Likewise, first-year big man Clingan has been a steady presence for UConn, averaging 6.9 points, 5.6 rebounds, and 1.8 blocks per game coming off the bench. His 7’2” frame, along with 7’7” wingspan and 9’6” standing reach, was felt by opponents in the paint, as he recorded 12 blocks in seven tournament games. Multiple mock drafts have him tabbed as a potential first-round draft pick, while others express the need for him to stay another year. Regardless, he remains a name to watch as a standout college basketball player, both literally and figuratively.
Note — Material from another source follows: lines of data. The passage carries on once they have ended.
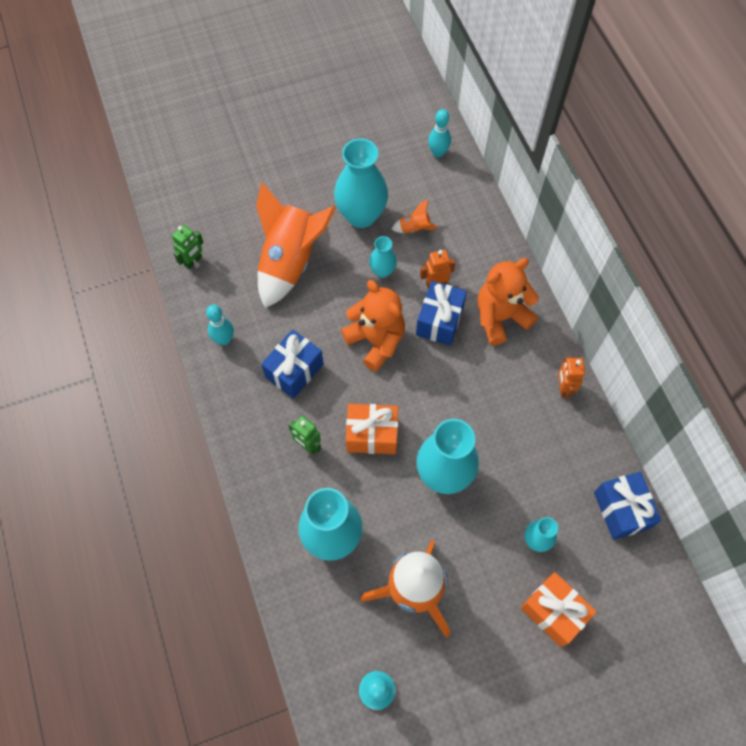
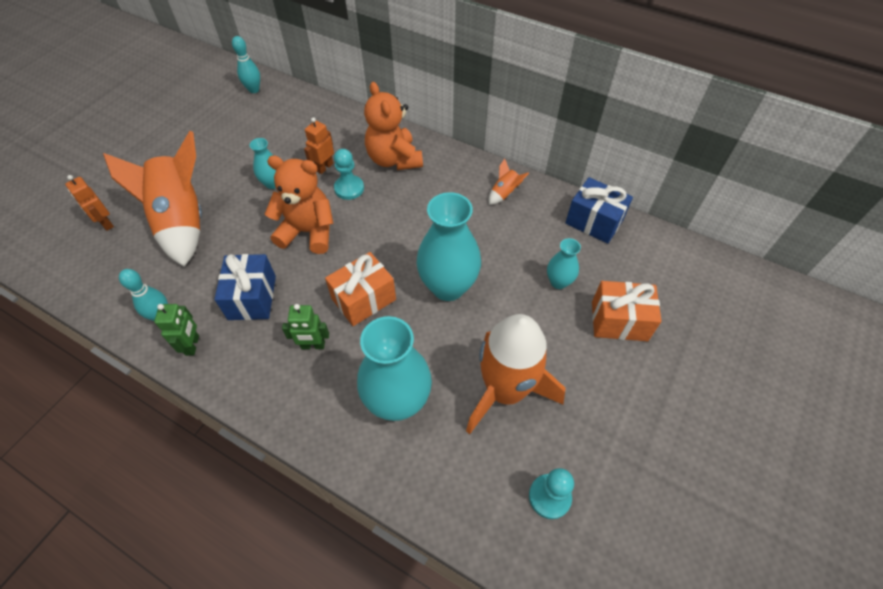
camera: 40 degrees left, 10 degrees down
green robot [172,225,204,270] -> green robot moved to [154,304,199,356]
turquoise vase [334,139,388,228] -> none
orange rocket [391,199,439,233] -> orange rocket moved to [489,159,529,205]
blue gift [416,281,467,346] -> turquoise pawn [334,149,364,200]
orange teddy bear [478,258,539,345] -> orange teddy bear turned 45 degrees counterclockwise [364,82,423,170]
orange robot [558,357,585,397] -> orange robot moved to [65,175,114,231]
Lastly, Jackson Jr. has turned heads as a 6’6” PG. The junior guard averaged a modest 6.7 points, 6.2 rebounds, and 4.7 assists throughout the year and has been known for his play as a distributor on offense and a disruptor on defense, averaging 1.1 steals and 0.5 blocks per game.

The Athletic’s Sam Vecenie raved about Jackson in his evaluation of top college prospects heading into the Final Four:

“Jackson is one of the best athletes in college basketball,” he said. “[He is] an explosive leaper who also is quick-twitch and almost never seems to run out of juice. His energy bar at the top of the screen is consistently at 100 percent, and it allows him to be more reactive than other players on the court.”

All in all, March Madness did not disappoint this year, leaving us with plenty of names to remember and players to keep an eye on as they take the next steps in their future endeavors.